La magnifique faiblesse de la puissante barrière orientale de la Chartreuse, autorisant le passage des hommes et des bêtes vers l’étage supérieur des prairies, du sentier du Paradis (!) offre surprise et émotion, au sortir de la forêt depuis le col de Marcieu, comme au débouché de la vire supérieure si la découverte se fait par le haut :

 un val suspendu en forme de conque, douceur géologique spectaculaire peu banale,

 une improbable architecture de vires herbeuses en redents dans lesquelles le sentier serpente avec modestie et ténacité,

 un paysage unique, puissant et ... délicat.

A regarder de plus près, il faut en effet vite en profiter car apparaissent des plantations de résineux, aujourd’hui d’une hauteur d’homme pour les plus développés, qui colonisent en courbe de niveau chaque bande herbeuse.
Ainsi dans quelques années, cette composition naturelle va devenir un succession de haies dans la conque, fermant inexorablement le paysage, niant l’écriture subtile de ce passage et transformant le biotope merveilleux des strates herbeuses en sous bois insipide

Il semblerait que ce dispositif ait été motivé par les "risques d’avalanches".

Risques d’avalanches ?

Certainement, puisqu’on est en milieu naturel et que ces évènements participent à la constitution de l’essence même de ce territoire, non strictement soumis aux activités humaines.

Risques pour qui ?

Aucun établissement humain n’est situé directement en aval de l"Aup du Seuil et les remontés du col de Marcieu sont isolées par plusieurs centaines de mètres de forêts.
Les activités d’alpage concernent la saison estivale, comme le gros des randonnées pédestres.
Ceux qui "s’aventurent" l’hiver dans ce site sont conscients des réalités du milieu qu’ils arpentent et recherchent précisément une confrontation à un environnement naturel le plus authentique possible.

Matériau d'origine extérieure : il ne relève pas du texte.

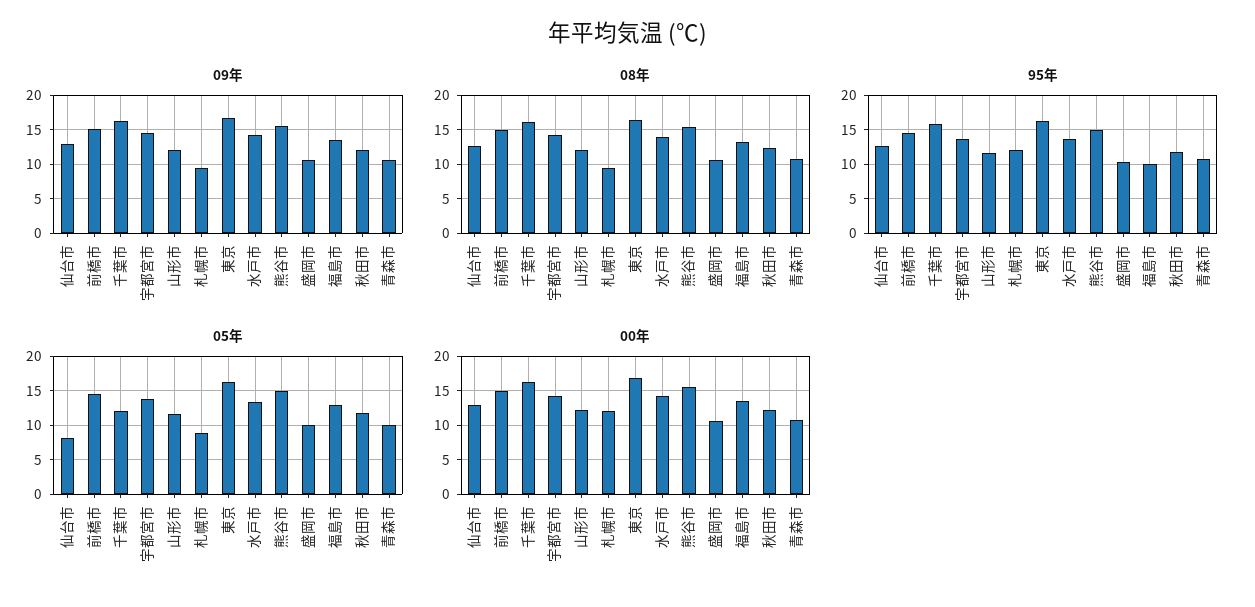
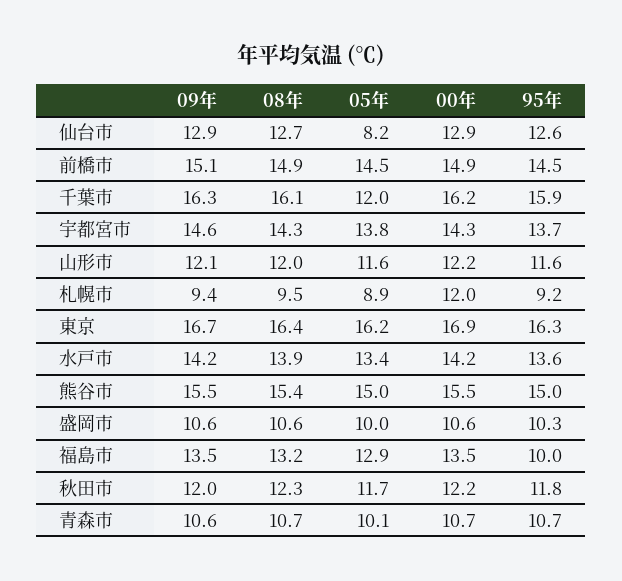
  {
    "09年": {
      "仙台市": 12.9,
      "前橋市": 15.1,
      "千葉市": 16.3,
      "宇都宮市": 14.6,
      "山形市": 12.1,
      "札幌市": 9.4,
      "東京": 16.7,
      "水戸市": 14.2,
      "熊谷市": 15.5,
      "盛岡市": 10.6,
      "福島市": 13.5,
      "秋田市": 12,
      "青森市": 10.6
    },
    "08年": {
      "仙台市": 12.7,
      "前橋市": 14.9,
      "千葉市": 16.1,
      "宇都宮市": 14.3,
      "山形市": 12,
      "札幌市": 9.5,
      "東京": 16.4,
      "水戸市": 13.9,
      "熊谷市": 15.4,
      "盛岡市": 10.6,
      "福島市": 13.2,
      "秋田市": 12.3,
      "青森市": 10.7
    },
    "95年": {
      "仙台市": 12.6,
      "前橋市": 14.5,
      "千葉市": 15.9,
      "宇都宮市": 13.7,
      "山形市": 11.6,
-     "札幌市": 12,
+     "札幌市": 9.2,
      "東京": 16.3,
      "水戸市": 13.6,
      "熊谷市": 15,
      "盛岡市": 10.3,
      "福島市": 10,
      "秋田市": 11.8,
      "青森市": 10.7
    },
    "05年": {
      "仙台市": 8.2,
      "前橋市": 14.5,
      "千葉市": 12,
      "宇都宮市": 13.8,
      "山形市": 11.6,
      "札幌市": 8.9,
      "東京": 16.2,
      "水戸市": 13.4,
      "熊谷市": 15,
      "盛岡市": 10,
      "福島市": 12.9,
      "秋田市": 11.7,
      "青森市": 10.1
    },
    "00年": {
      "仙台市": 12.9,
      "前橋市": 14.9,
      "千葉市": 16.2,
      "宇都宮市": 14.3,
      "山形市": 12.2,
      "札幌市": 12,
      "東京": 16.9,
      "水戸市": 14.2,
      "熊谷市": 15.5,
      "盛岡市": 10.6,
      "福島市": 13.5,
      "秋田市": 12.2,
      "青森市": 10.7
    }
  }

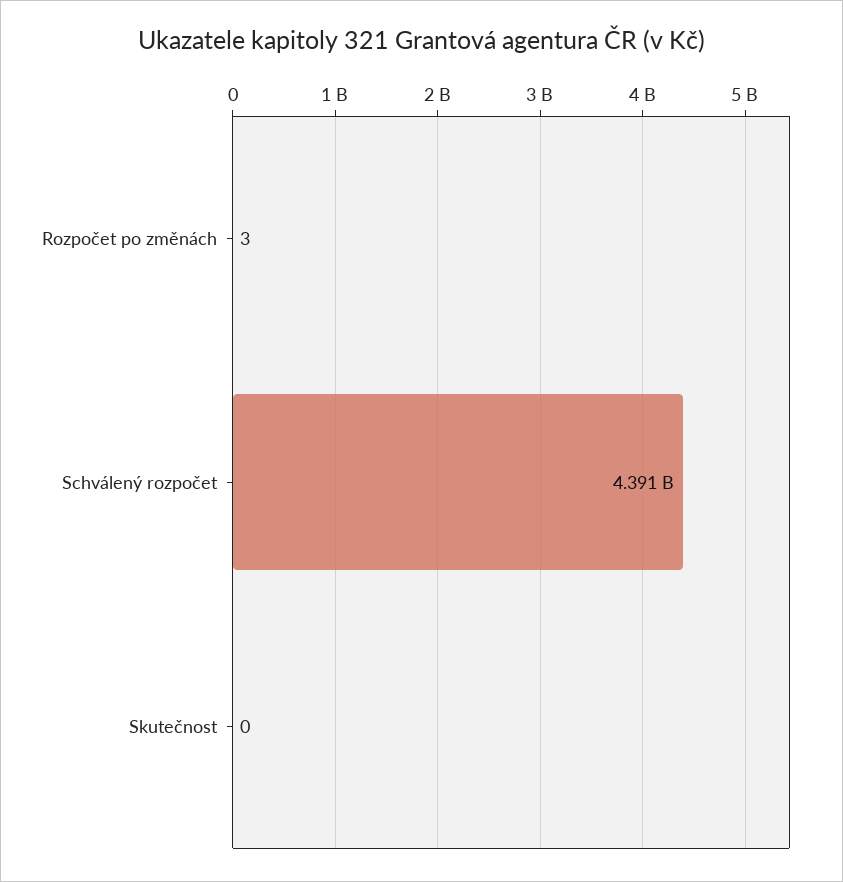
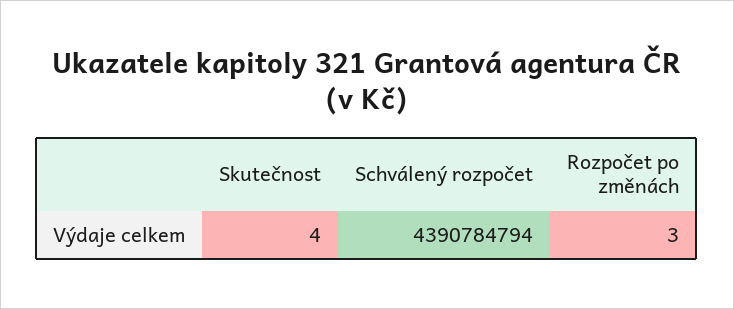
  {
    "Rozpočet po změnách": 3,
    "Schválený rozpočet": 4390784794,
-   "Skutečnost": 0
+   "Skutečnost": 4
  }

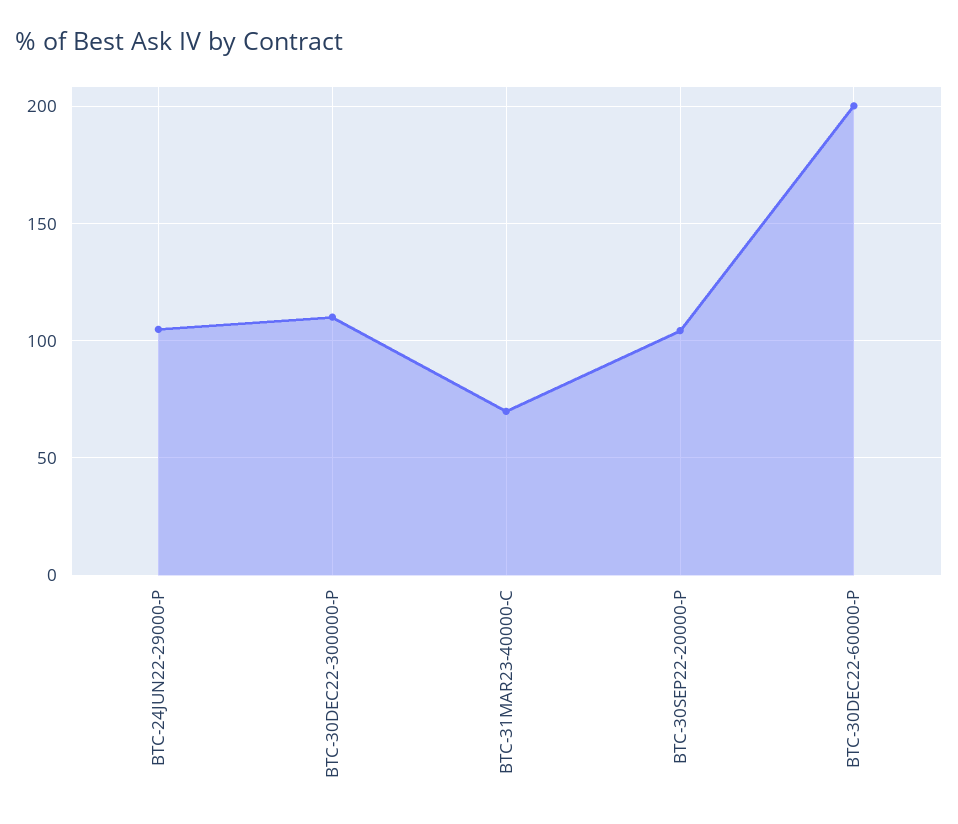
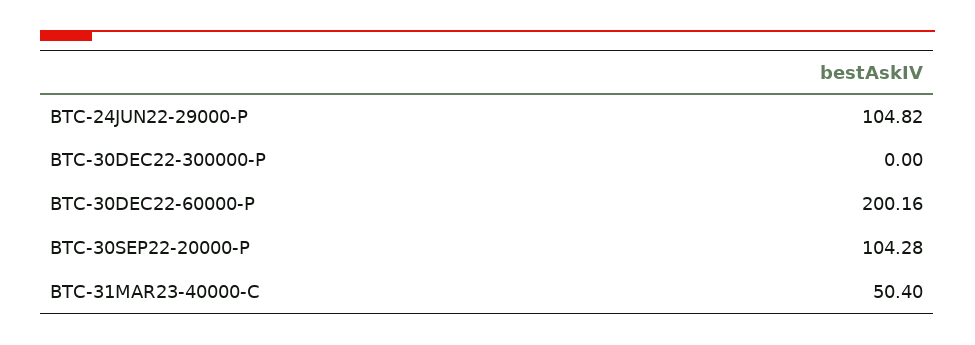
  {
    "BTC-24JUN22-29000-P": 104.82,
-   "BTC-30DEC22-300000-P": 110,
+   "BTC-30DEC22-300000-P": 0,
-   "BTC-31MAR23-40000-C": 70,
+   "BTC-31MAR23-40000-C": 50.4,
    "BTC-30SEP22-20000-P": 104.28,
    "BTC-30DEC22-60000-P": 200.16
  }

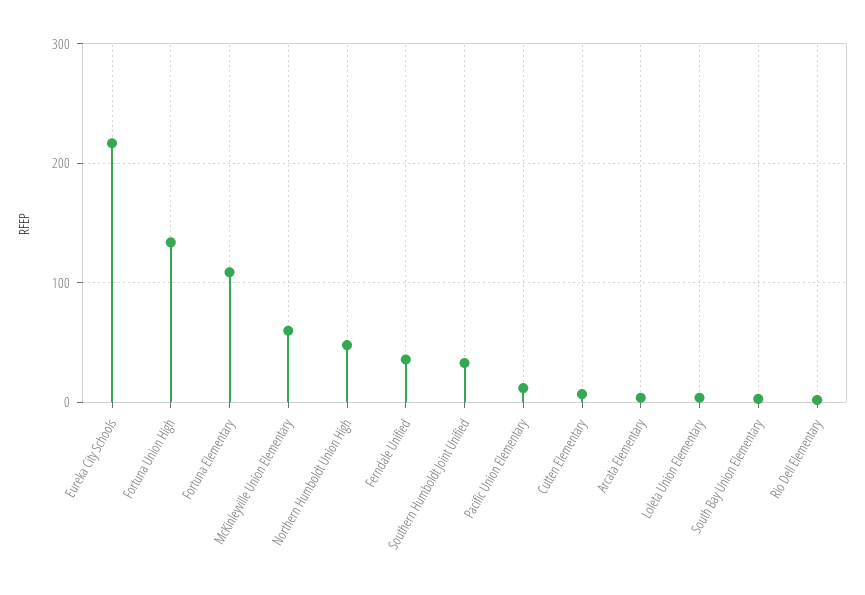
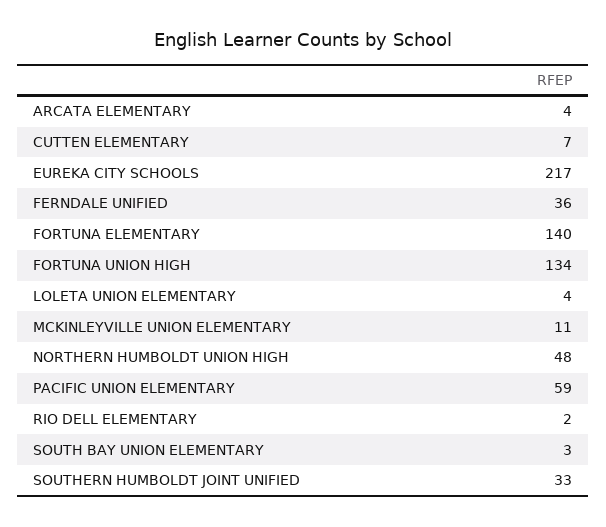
  {
    "Eureka City Schools": 217,
    "Fortuna Union High": 134,
-   "Fortuna Elementary": 110,
+   "Fortuna Elementary": 140,
-   "McKinleyville Union Elementary": 60,
+   "McKinleyville Union Elementary": 11,
    "Northern Humboldt Union High": 48,
    "Ferndale Unified": 36,
    "Southern Humboldt Joint Unified": 33,
-   "Pacific Union Elementary": 10,
+   "Pacific Union Elementary": 59,
    "Cutten Elementary": 7,
    "Arcata Elementary": 4,
    "Loleta Union Elementary": 4,
    "South Bay Union Elementary": 3,
    "Rio Dell Elementary": 2
  }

Principe de précaution, acharnement thérapeutique préventif ou emballement technocratique ?

Peut-on imaginer l’initiative d’un service technique, agissant sciemment sur ce site, sans considération de sa valeur environnementale et paysagère, au motif de prévenir un risque qui ne menace aucune population ni aucun bien ?

Et ce au mépris d’un double classement en réserve naturelle et en ZNIEFF de type 1 (décret du 1er octobre 1997 pour la réserve Naturelles des Hauts de Chartreuse) qui plus est !

Le minimum est de savoir qui a identifié le risque et sur quel argumentaire, puis prescrit et évalué la solution, enfin décidé de sa mise en oeuvre.
Il serait également utile d’apprendre si ce processus a été l’affaire d’un seul acteur où l’objet d’une gestion concertée.

Bref si ce résultat procède d’une démarche partagée, au bénéfice de l’intérêt public ou s’il est le résultat de l’emballement solitaire et zélé d’un service public d’aménagement du territoire. Dans ce dernier cas, l’affaire mérite pour le moins éclaircissement et que les motivations à engager des fonds publics dans des réalisations aussi contestables soient communiquées.

Dans notre système français de délégation de pouvoirs à des technostructures peu soumises à l’obligation de transparence, cet interventionnisme est l’héritage d’un autre temps, en tout cas pas celui du développement soutenable.

Il apparaît utile, alors que le pays du Grésivaudan (comptant 49 communes dont Saint Bernard du Touvet) lance aujourd’hui une charte paysagère et architecturale sur l’ensemble de son territoire, de dénoncer cette situation et établir un consensus pour éviter son renouvellement.

voir aussi en paysage hivernal la [sortie 1128->sortie1128.html



résineux dans la conque du Seuil©volopress/Marcel Ruchon

les vires supérieures de la conque ©volopress/Marcel Ruchon


Messages et Commentaires ...
  • 20 septembre 2006 Nicolas George - Quelques précisions...

    Du point de vue des risques, on peut préciser que la combe supérieure du sentier de l’Aup du Seuil ne menace pas la station de Marcieu, mais plutôt les maisons de la Batie (plus au sud) où l’avalanche serait déjà arrivée (info CLPA).
    On remarquera sur ce point que la forêt, quand elle est située dans les zones de transit des avalanches (et non pas de départ comme ces plantations), offre une protection nulle - on peut en voir un bel exemple au-dessus du barrage des Houches par exemple...

    Donc, même si c’est moche, ça ferait au moins une raison. Sur l’efficacité paravalanche et notamment les chances de bonne croissance des arbres à cette altitude, cf. de mieux informés que moi.